Additionally, the above does not consider cost into the entire purchase, which makes one wonder if cost should be a consideration. For most of us, it is, or else you would be driving a LEXUS or the like. Tires, are a non durable good on a vehicle. Most have to be replaced several times during the course of ownership, especially those that keep their cars for decades or longer. Instead of emotionally making recommendations, I find it genuinely helpful to find out the entire situation with how long the owner planes to keep the vehicle, to evaluate further if the initial investment in four rims and winter tires would be cost prohibitive. I have them but that doesn't mean they are good for everyone. At 6 months winter each year, and at 15K average per year, you would have to keep the car for 5 years (37500 miles) if you can get that in order to at least exhaust the tires.

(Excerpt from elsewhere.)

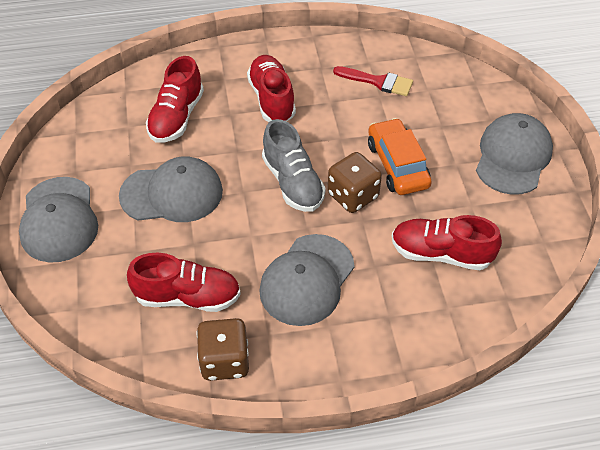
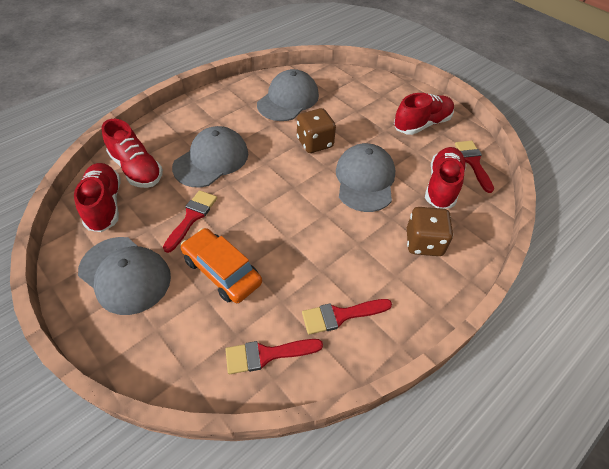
grey shoe: 1 -> 0
red brush: 1 -> 4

Other tire sites, especially the Canadian ones (1010 tires and tire trends) have a good selection of winter tires as well.
I'll write again with other winter tips when I have the opportunity.
Good luck to everyone during their winter drives.
abfisch
abfisch
In the worst conditions of loose snow, and later ice, the Blizzaks on my Avalon have been superb. In a quiet area of a supermarket parking lot, I was unable to induce a skid. Heavy rutted snow in my subdivision was no obstacle.
My Saab sits forlornly in the driveway. It can't move on its all season tires.
I have a 96 toyota avalon xls and I live in Minnesota and its been freezing lately and it has just warmed up to 30 some degrees so I decided to wash my car and now that I retry to start it the lights on the dash all light up and my doors all unlock and the trunk pops open. Then the engine never starts. Any idea about whats happening?
Factory-installed moon roof wind deflector on same '98 has never vibrated (here in Tennessee). Seems to have a rubber gasket on base.
Gas mileage does depend on traffic & driving - try a fuel injector cleaner like Chevron Techron or BG K44. It might help. I average 21 mpg but don't sit in commute traffic.
~alpha
And this gives me an opportunity to explain that we're now trying a new approach for moving vehicle discussions off the Futures board when that becomes appropriate. That discussion was moved from Future Vehicles and renamed, and this one is now renamed to Toyota Avalon pre-2005. We are hoping this will make for a smoother discussion transistion when a "Future" hits the streets.
We hope you will continue to participate in and enjoy both discussions!
It does not always pull. It mainly pulls when the road surface is very smooth. If there is any crown, it pulls even harder.
Anyone else have a problem like this?
Thanks
On another of my cars that also has no adjustments, I had to buy a camber adjusting kit (all it is a bolt that isn't round, making room for a little movement) so the front end could be adjusted.
I've also had one car that had rear toe uneven and that cause a pull (was within spec and still was after adjusting - just at the other end of the spec).
Suggest you make a few calls and find someone that knows how to make an adjustment to correct pull, even if the car is within spec.
Tire pull is a common problem, but crossing the front tires, if that is the problem, will either fix the problem or make the car pull in the opposite direction.
Is it the XL or XLS??? Steel wheels??? Have a problem with wheel runout when I purchased mine and did the same.